Histoires Extraordinaires (aka Spirits of The Dead) (1968)

An anthology of three short films by three different directors based on the tales of Edgar Allan Poe: In the first story, a debauched Countess (Jane Fonda) is rejected by a Baron (Peter Fonda) so she burns down his stables in revenge. The baron is killed but a mysterious black stallion survives. In the second story, a sadistic bully (Alain Delon) is followed by his doppelganger (also Delon) who seems to have the conscience he lacks. In the third, a washed up movie actor (Terence Stamp) agrees to do a movie in Italy but he is seemingly followed by a little girl (Marina Yaru) who may or may not be the Devil. As with all portmanteau films, the quality of the three films vary. The first by Roger Vadim is interesting and atmospheric but Vadim doesn't have the dark vision necessary to make the narrative satisfactory. Instead of ending with something Wagnerian as it should, it simply fizzles out.
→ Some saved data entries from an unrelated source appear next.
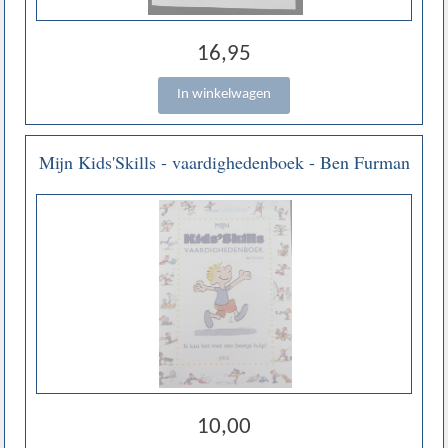
16,95
Mijn Kids'Skills - vaardighedenboek - Ben Furman
10,00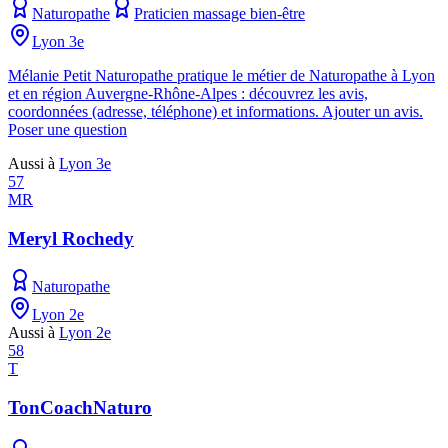
Naturopathe
Praticien massage bien-être
Lyon 3e
Mélanie Petit Naturopathe pratique le métier de Naturopathe à Lyon
et en région Auvergne-Rhône-Alpes : découvrez les avis,
coordonnées (adresse, téléphone) et informations. Ajouter un avis.
Poser une question
Aussi à
Lyon 3e
57
MR
Meryl Rochedy
Naturopathe
Lyon 2e
Aussi à
Lyon 2e
58
T
TonCoachNaturo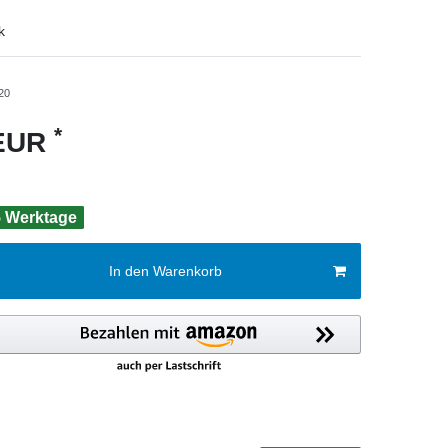
k
20
*
 EUR
 5 Werktage
In den Warenkorb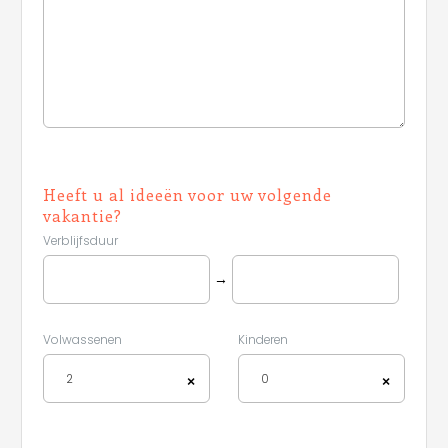
Heeft u al ideeën voor uw volgende
vakantie?
Verblijfsduur
→
Leaflet
Volwassenen
Kinderen
2
0
×
×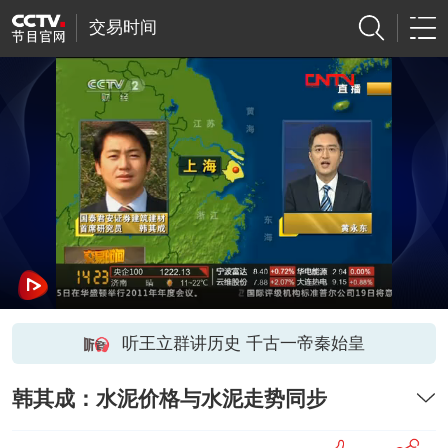
交易时间
听王立群讲历史 千古一帝秦始皇
韩其成：水泥价格与水泥走势同步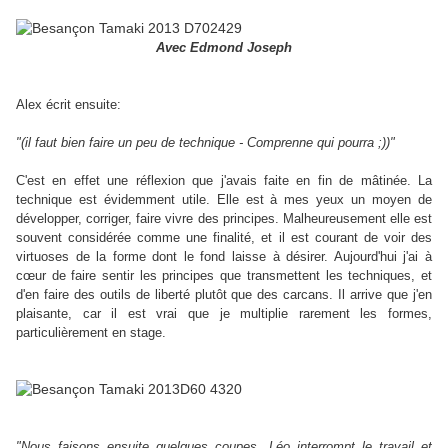
Avec Edmond Joseph
Alex écrit ensuite:
"(il faut bien faire un peu de technique - Comprenne qui pourra ;))"
C'est en effet une réflexion que j'avais faite en fin de mâtinée. La
technique est évidemment utile. Elle est à mes yeux un moyen de
développer, corriger, faire vivre des principes. Malheureusement elle est
souvent considérée comme une finalité, et il est courant de voir des
virtuoses de la forme dont le fond laisse à désirer. Aujourd'hui j'ai à
cœur de faire sentir les principes que transmettent les techniques, et
d'en faire des outils de liberté plutôt que des carcans. Il arrive que j'en
plaisante, car il est vrai que je multiplie rarement les formes,
particulièrement en stage.
"Nous faisons ensuite quelques coupes. Léo interrompt le travail et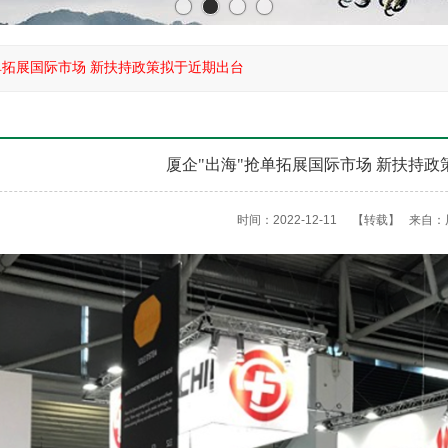
单拓展国际市场 新扶持政策拟于近期出台
厦企"出海"抢单拓展国际市场 新扶持
时间：2022-12-11
【转载】
来自：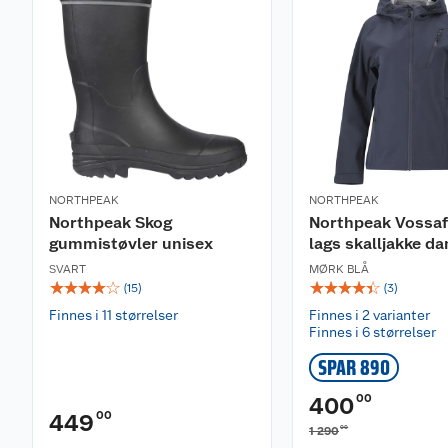
Materiale:
65% polyester og 35% bomull
Passform:
Justerbar passform. Normal i størrelsen.
Vaskeanvisning:
Kan vaskes på normalprogram og maks 40 grader. Un
tøymykner. Må ikke tørkes i tørketrommel, men lufttø
NORTHPEAK
NORTHPEAK
Northpeak Skog
Northpeak Vossafj
gummistøvler unisex
lags skalljakke d
SVART
MØRK BLÅ
☆
☆
☆
☆
☆
☆
☆
☆
☆
☆
(
15
)
(
3
)
Finnes i 11 størrelser
Finnes i 2 varianter
Finnes i 6 størrelser
SPAR 890
00
400
00
449
00
1 290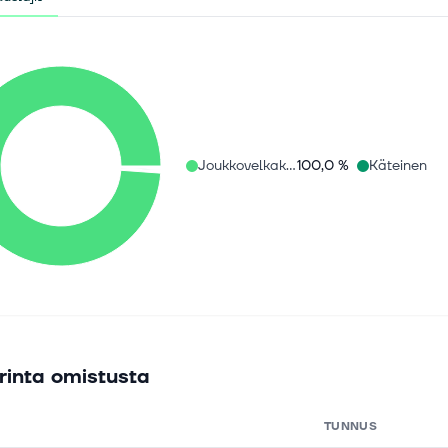
Joukkovelkakirjat
100,0 %
Käteinen
rinta omistusta
TUNNUS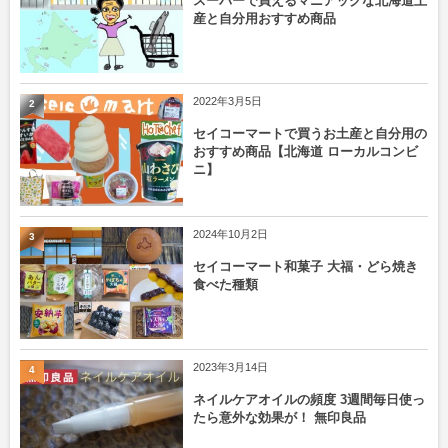
スーパーで買えるマニアックな北海道土
産と自分用おすすめ商品
2022年3月5日
2
セイコーマートで買うお土産と自分用の
おすすめ商品【北海道 ローカルコンビ
ニ】
2024年10月2日
3
セイコーマート和菓子 大福・どら焼き
食べた種類
2023年3月14日
4
ネイルケアオイルの頻度 3週間毎日使っ
たら意外な効果が！ 無印良品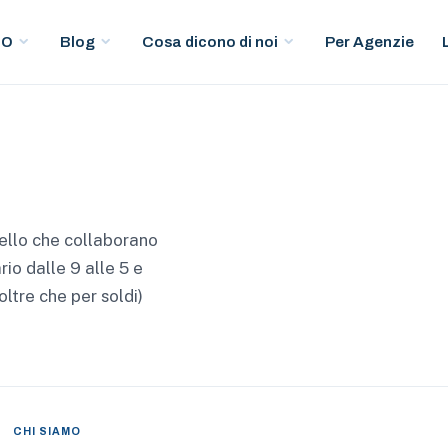
Per Agenzie
EO
Blog
Cosa dicono di noi
vello che collaborano
io dalle 9 alle 5 e
ltre che per soldi)
CHI SIAMO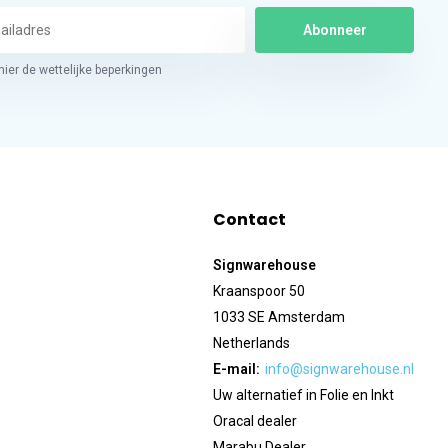
Abonneer
hier de wettelijke beperkingen
Contact
Signwarehouse
Kraanspoor 50
1033 SE Amsterdam
Netherlands
E-mail:
info@signwarehouse.nl
Uw alternatief in Folie en Inkt
Oracal dealer
Marabu Dealer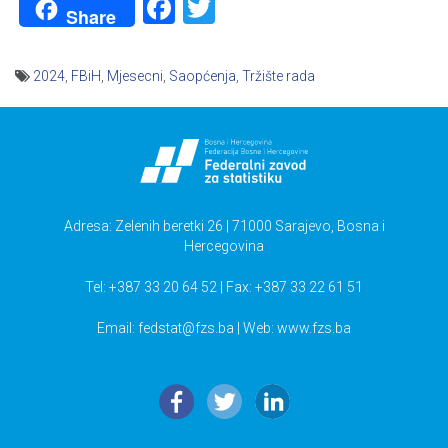
Facebook
Twitter
Share
2024
,
FBiH
,
Mjesecni
,
Saopćenja
,
Tržište rada
Navigacija
članaka
Adresa: Zelenih beretki 26 | 71000 Sarajevo, Bosna i
Hercegovina
Tel: +387 33 20 64 52 | Fax: +387 33 22 61 51
Email:
fedstat@fzs.ba
| Web: www.fzs.ba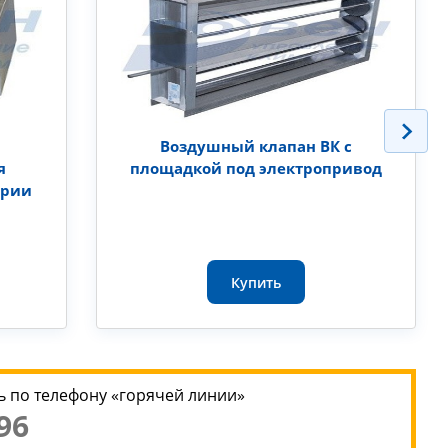
Воздушный клапан ВК с
я
площадкой под электропривод
ерии
Купить
 по телефону «горячей линии»
96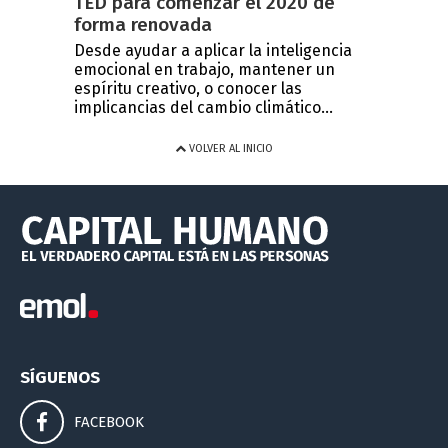
TED para comenzar el 2020 de
forma renovada
Desde ayudar a aplicar la inteligencia
emocional en trabajo, mantener un
espíritu creativo, o conocer las
implicancias del cambio climático...
VOLVER AL INICIO
SÍGUENOS
FACEBOOK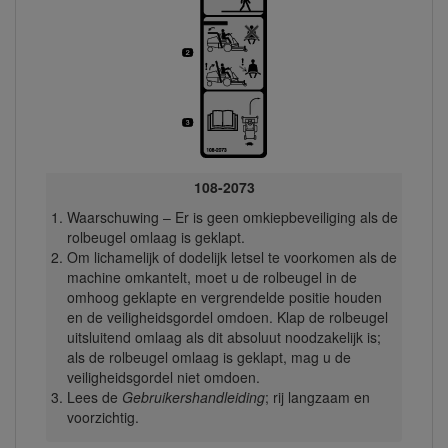
108-2073
Waarschuwing – Er is geen omkiepbeveiliging als de
rolbeugel omlaag is geklapt.
Om lichamelijk of dodelijk letsel te voorkomen als de
machine omkantelt, moet u de rolbeugel in de
omhoog geklapte en vergrendelde positie houden
en de veiligheidsgordel omdoen. Klap de rolbeugel
uitsluitend omlaag als dit absoluut noodzakelijk is;
als de rolbeugel omlaag is geklapt, mag u de
veiligheidsgordel niet omdoen.
Lees de
Gebruikershandleiding
; rij langzaam en
voorzichtig.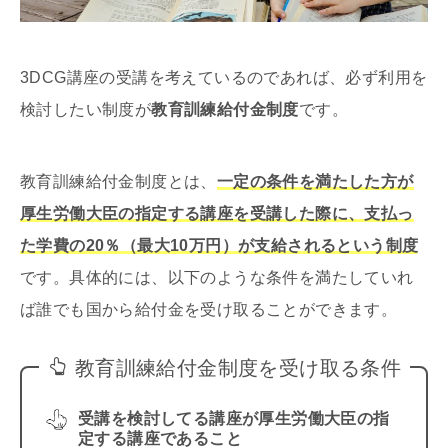
3DCG講座の受講を考えているのであれば、必ず利用を
検討したい制度が
教育訓練給付金制度
です。
教育訓練給付金制度とは、
一定の条件を満たした方が
厚生労働大臣の指定する講座を受講した際に、支払っ
た学費の20％（最大10万円）が支給されるという制度
です。具体的には、以下のような条件を満たしていれ
ば誰でも国から給付金を受け取ることができます。
教育訓練給付金制度を受け取る条件
受講を検討してる講座が厚生労働大臣の指
定する講座であること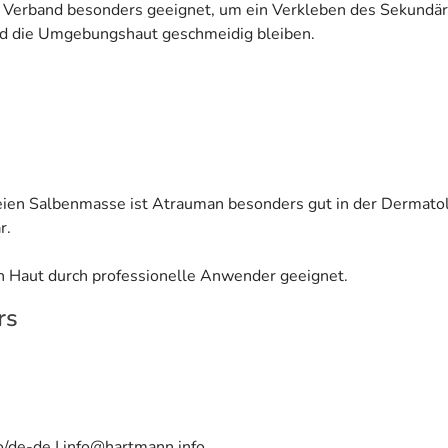
er Verband besonders geeignet, um ein Verkleben des Sekund
nd die Umgebungshaut geschmeidig bleiben.
reien Salbenmasse ist Atrauman besonders gut in der Dermato
r.
n Haut durch professionelle Anwender geeignet.
rs
o/de-de | info@hartmann.info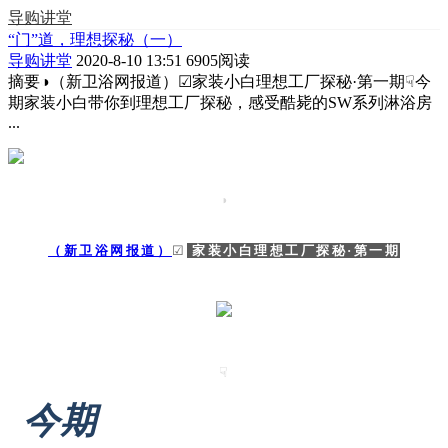
导购讲堂
“门”道，理想探秘（一）
导购讲堂
2020-8-10 13:51
6905阅读
摘要
◑（新卫浴网报道）☑家装小白理想工厂探秘·第一期☟今
期家装小白带你到理想工厂探秘，感受酷毙的SW系列淋浴房
...
◑
（新卫浴网报道）
☑
家装小白理想工厂探秘·第一期
☟
今期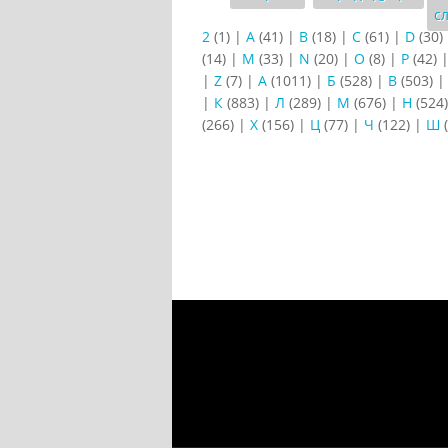
с
2
(1)
|
A
(41)
|
B
(18)
|
C
(61)
|
D
(30)
(14)
|
M
(33)
|
N
(20)
|
O
(8)
|
P
(42)
|
Z
(7)
|
А
(1011)
|
Б
(528)
|
В
(503)
|
К
(883)
|
Л
(289)
|
М
(676)
|
Н
(524
(266)
|
Х
(156)
|
Ц
(77)
|
Ч
(122)
|
Ш
(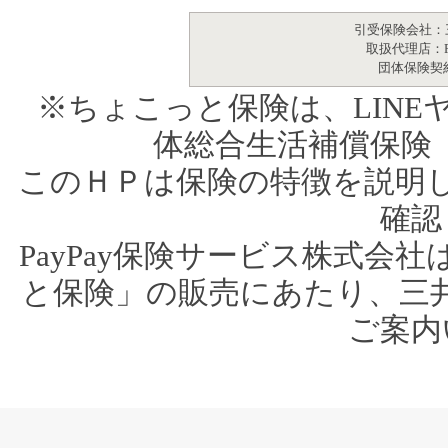
引受保険会社：
取扱代理店：P
団体保険契
※ちょこっと保険は、LIN
体総合生活補償保険（
このＨＰは保険の特徴を説明
確認
PayPay保険サービス株式会
と保険」の販売にあたり、三
ご案内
The second story directed by Louis Malle seems quite impersonal and the segment suffers because of it. Malle doesn't seem to have the taste for either violence or sadism that a Dario Argento would have brought to the project. But the third, directed by Federico Fellini, is spectacular! Fellini works on his own playing field here (even utilizing his in house composer, Nino Rota) and it's a hypnagogic journey filled with indelible imagery and a gratifying climax. With Brigitte Bardot (the Malle segment) and James Robertson Justice (the Vadim segment).